((
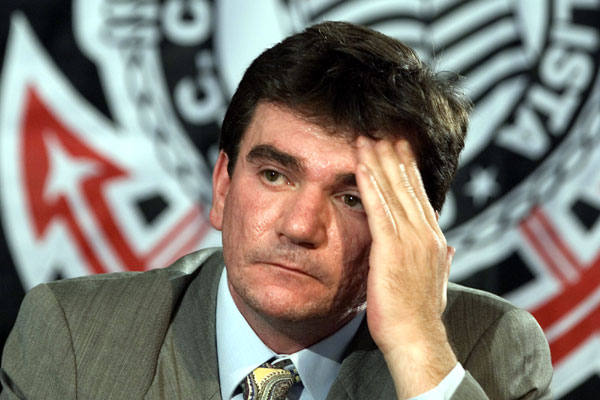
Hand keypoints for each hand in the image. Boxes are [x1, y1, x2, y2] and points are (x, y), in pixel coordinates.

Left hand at [355, 137, 456, 398]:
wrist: (417, 340)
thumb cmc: (419, 315)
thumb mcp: (435, 281)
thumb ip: (441, 259)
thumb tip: (448, 245)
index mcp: (433, 239)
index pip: (419, 195)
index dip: (409, 169)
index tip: (400, 146)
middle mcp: (425, 234)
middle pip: (407, 186)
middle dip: (394, 155)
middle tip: (383, 128)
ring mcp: (410, 240)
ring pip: (393, 191)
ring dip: (379, 162)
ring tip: (367, 137)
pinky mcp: (391, 250)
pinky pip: (379, 210)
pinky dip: (370, 185)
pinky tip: (361, 166)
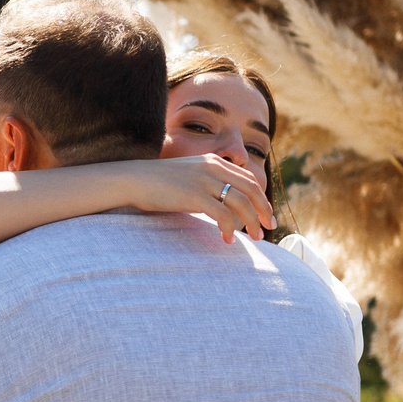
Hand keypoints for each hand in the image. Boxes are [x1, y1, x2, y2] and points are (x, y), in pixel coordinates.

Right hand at [116, 155, 273, 241]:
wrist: (134, 180)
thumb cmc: (158, 183)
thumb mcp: (189, 176)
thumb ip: (207, 184)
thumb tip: (221, 206)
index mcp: (214, 162)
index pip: (249, 179)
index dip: (261, 198)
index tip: (265, 214)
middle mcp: (213, 168)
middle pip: (252, 189)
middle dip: (263, 210)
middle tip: (268, 228)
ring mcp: (204, 181)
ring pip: (241, 202)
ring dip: (251, 222)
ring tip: (254, 237)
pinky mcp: (194, 196)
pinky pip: (222, 214)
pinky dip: (229, 228)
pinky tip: (227, 238)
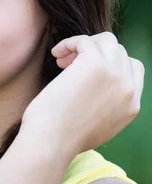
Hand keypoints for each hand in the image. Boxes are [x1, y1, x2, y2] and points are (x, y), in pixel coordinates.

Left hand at [21, 32, 144, 154]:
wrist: (51, 142)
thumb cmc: (61, 139)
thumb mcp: (96, 127)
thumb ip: (106, 108)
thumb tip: (95, 90)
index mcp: (132, 106)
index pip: (133, 69)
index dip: (111, 63)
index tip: (87, 71)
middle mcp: (128, 89)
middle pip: (118, 52)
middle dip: (94, 53)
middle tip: (68, 64)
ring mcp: (114, 74)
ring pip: (106, 41)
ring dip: (84, 45)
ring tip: (63, 58)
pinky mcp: (95, 63)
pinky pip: (85, 40)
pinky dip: (69, 43)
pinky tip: (56, 54)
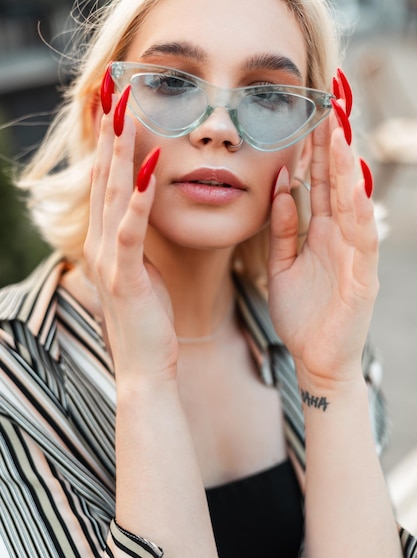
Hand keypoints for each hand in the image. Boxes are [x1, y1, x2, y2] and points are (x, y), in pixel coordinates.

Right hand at [84, 94, 177, 381]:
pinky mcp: (125, 276)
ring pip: (113, 195)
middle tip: (115, 89)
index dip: (111, 142)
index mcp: (106, 242)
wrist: (145, 366)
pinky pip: (131, 229)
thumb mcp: (142, 271)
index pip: (107, 182)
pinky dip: (139, 196)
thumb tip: (142, 215)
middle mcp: (100, 244)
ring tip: (127, 111)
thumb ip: (136, 241)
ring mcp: (109, 259)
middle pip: (104, 178)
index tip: (119, 105)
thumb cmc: (149, 319)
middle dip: (111, 132)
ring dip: (121, 151)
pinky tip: (149, 165)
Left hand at [268, 95, 378, 383]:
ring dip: (345, 171)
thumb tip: (281, 188)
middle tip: (326, 105)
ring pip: (351, 205)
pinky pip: (361, 242)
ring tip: (339, 134)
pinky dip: (358, 214)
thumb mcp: (283, 265)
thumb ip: (283, 229)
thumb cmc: (302, 313)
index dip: (312, 151)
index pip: (317, 184)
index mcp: (320, 233)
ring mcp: (354, 256)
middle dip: (331, 146)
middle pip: (335, 184)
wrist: (315, 358)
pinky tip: (354, 188)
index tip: (305, 115)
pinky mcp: (362, 279)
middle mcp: (340, 238)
))
> **Task item**: Output the entries above exactly. Do not include the pictures.

> **Result of the exercise**:
Hand keypoints for each hand in the image. Boxes are [x1, y1, x2, y2] and points are (x, y), in pixel coordinates.

Left hand at [355, 137, 456, 398]:
wrist: (417, 340)
thumb cmc: (419, 315)
thumb mcp: (435, 281)
thumb ip: (441, 259)
thumb tip: (448, 245)
index mcp: (433, 239)
index pip: (419, 195)
index dip: (409, 169)
index tip: (400, 146)
middle mcp: (425, 234)
middle pip: (407, 186)
middle dip: (394, 155)
middle tip: (383, 128)
ring mcp: (410, 240)
ring pip: (393, 191)
ring dip: (379, 162)
ring tip: (367, 137)
pinky mcp: (391, 250)
pinky pip: (379, 210)
pinky dip: (370, 185)
pinky tip: (361, 166)
Hand keypoints for each hand in the image. Boxes are [x1, y1, x2, y2] and points are (x, y), in pixel coordinates.

Right hand at [116, 155, 273, 241]:
wrist: (134, 180)
thumb cmc: (158, 183)
thumb mcp: (189, 176)
thumb ip: (207, 184)
thumb tip: (221, 206)
index mcp: (214, 162)
index pip: (249, 179)
index dip: (261, 198)
index tip: (265, 214)
middle mcp: (213, 168)
middle pip: (252, 189)
middle dip: (263, 210)
middle tip: (268, 228)
ring mcp: (204, 181)
ring pip: (241, 202)
ring dip: (251, 222)
ring tip: (254, 237)
pinky mcp: (194, 196)
pinky pip: (222, 214)
pinky dip: (229, 228)
pinky tip: (227, 238)
Hand keypoints for each hand in the image. Boxes are [x1, y1, x2, y2] and points are (x, y), in pixel coordinates.

Left hand at [21, 32, 144, 154]:
wrist: (51, 142)
thumb cmc: (61, 139)
thumb mcp: (96, 127)
thumb ip: (106, 108)
thumb tip: (95, 90)
index mcp: (132, 106)
index pip: (133, 69)
index dip: (111, 63)
index tip: (87, 71)
middle mcp: (128, 89)
middle pip: (118, 52)
middle dip: (94, 53)
middle tip: (68, 64)
ring mcp: (114, 74)
ring pip: (106, 41)
ring dip: (84, 45)
ring tip: (63, 58)
pinky mcp: (95, 63)
pinky pip: (85, 40)
pinky dip: (69, 43)
pinky tip: (56, 54)
Hand keypoints for each hand in the image. Boxes are [x1, y1, x2, y2] and points are (x, y), in pixel coordinates.

Right hand at [84, 94, 177, 381]:
pinky mcp: (125, 276)
ring pip: (113, 195)
middle tip: (115, 89)
index dip: (111, 142)
index mcp: (106, 242)
wrist: (145, 366)
pinky pip: (131, 229)
thumb mcp: (142, 271)
index pip: (107, 182)
pinky dip: (139, 196)
thumb tip: (142, 215)
middle mcp: (100, 244)
ring tip: (127, 111)
thumb ip: (136, 241)
ring mcp: (109, 259)
middle pip: (104, 178)
index tip: (119, 105)
thumb cmc: (149, 319)
middle dip: (111, 132)
ring dip: (121, 151)
pinky tip: (149, 165)
Left hand at [268, 95, 378, 383]:
ring dip: (345, 171)
thumb tip: (281, 188)
middle tip: (326, 105)
ring pip: (351, 205)
pinky pip: (361, 242)
ring tip: (339, 134)
pinky dip: (358, 214)
thumb mcp: (283, 265)
thumb ip: (283, 229)
thumb cmc: (302, 313)
index dip: (312, 151)
index pip: (317, 184)
index mcp: (320, 233)
ring mcp: (354, 256)
middle dip: (331, 146)
middle pip: (335, 184)
wrist: (315, 358)
pinky tip: (354, 188)
index tip: (305, 115)
pinky mcp: (362, 279)
middle mcp: (340, 238)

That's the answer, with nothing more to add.